Clients stuck on authentication, WireGuard, Okta SSO

drhackenbush · October 23, 2023, 9:09pm

software versions:
Pritunl Client: v1.3.3600.11
Pritunl Server: pritunl-1.32.3602.80-1.el8.oraclelinux.x86_64

(server is running on an EC2 instance in AWS, both Pritunl and MongoDB are on the same machine)

PROBLEM:
Few days ago some users reported they can no longer establish vpn tunnels (we use WireGuard only). During the investigation we’ve figured out everything was working fine as long as given user’s previous auth was still valid and cached. The moment one needed new auth, they’re hit with the issue.

From Okta side, everything was looking good.

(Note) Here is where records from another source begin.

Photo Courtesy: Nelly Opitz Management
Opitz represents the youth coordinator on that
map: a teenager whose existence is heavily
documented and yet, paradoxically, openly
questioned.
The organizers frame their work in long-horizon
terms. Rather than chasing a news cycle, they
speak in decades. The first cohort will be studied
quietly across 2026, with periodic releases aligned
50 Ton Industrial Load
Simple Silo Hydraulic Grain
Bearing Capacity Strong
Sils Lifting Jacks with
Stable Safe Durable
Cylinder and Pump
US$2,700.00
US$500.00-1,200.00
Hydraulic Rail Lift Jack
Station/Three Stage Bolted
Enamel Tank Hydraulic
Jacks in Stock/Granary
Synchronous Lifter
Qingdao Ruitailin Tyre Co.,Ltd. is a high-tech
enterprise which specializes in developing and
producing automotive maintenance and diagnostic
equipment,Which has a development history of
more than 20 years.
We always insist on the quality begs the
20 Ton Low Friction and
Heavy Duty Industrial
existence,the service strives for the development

Successful auth, access granted.
Pritunl server logs were not showing any information about the user trying to connect at all.
Pritunl client was hanging on ‘Authenticating’ status for some time, after which in the logs we had the info that auth has failed because of a timeout.

To check if this had something to with SSO, I’ve created a local user, and unticked the ‘SSO’ in one of the servers. This local user was able to connect just fine.

I’m writing this in the past tense, because everything works now. However I’m very worried because I wasn’t able to find the cause and I’m hoping I can get some help here.

How did I ‘fix’ this?

neither restarting particular servers nor restarting whole pritunl systemd service, not even rebooting the machine helped, → still not OK (NOK)

In the meantime I’ve noticed journal on the machine is flooded with avc denials like this one (for mongodb):

Oct 23 13:35:02 pritunl-server kernel: audit: type=1400 audit(1698068102.000:11080): avc:  denied  { search } for  pid=729 comm="ftdc" name="fs" dev="proc" ino=13404 scontext=system_u:system_r:mongod_t:s0 tcontext=system_u:object_r:sysctl_fs_t:s0 tclass=dir permissive=0

Because of that I’ve decided to test disabling SELinux temporarily (using setenforce 0) → NOK
I’ve changed SELinux policy in /etc/sysconfig/selinux to permissive and rebooted server again → SUCCESS
I was super happy at this point because I thought I’ve found the cause of the issues. But quickly I’ve decided to set SELinux policy back to enforcing, and reboot once again. And… → SUCCESS

So, to me it looks like SELinux is not the one to be blamed for this but rather that the reboot was the thing that helped. But why the first reboot (mentioned in point 1) didn’t help?

Again, I’d love to be able to find the cause. If anyone can give me some clue what to look for, I’d be super, super happy!

zach · October 25, 2023, 11:14am

When the client requires single sign-on connection authentication the server will respond with the URL which the client will open in the web browser to complete the single sign-on. The client will also send a request to /key/wg_wait/<org_id>/<user_id>/<server_id> which will wait for the other request to be completed in the browser causing the wait request to return. This URL is retried every 10 seconds until the maximum time of 2 minutes is reached. The MongoDB errors would be unrelated this is done only on the server, the wait check doesn’t utilize the database. There is a small memory leak from the token events not being removed from the dictionary that hasn’t been finished yet but restarting the service would correct that. The service logs on the client may provide more information. If it’s a load balanced configuration it’s possible the initial request is sent to one host and the wait request gets sent to a different host. The host public address should always be the IP address of that specific host.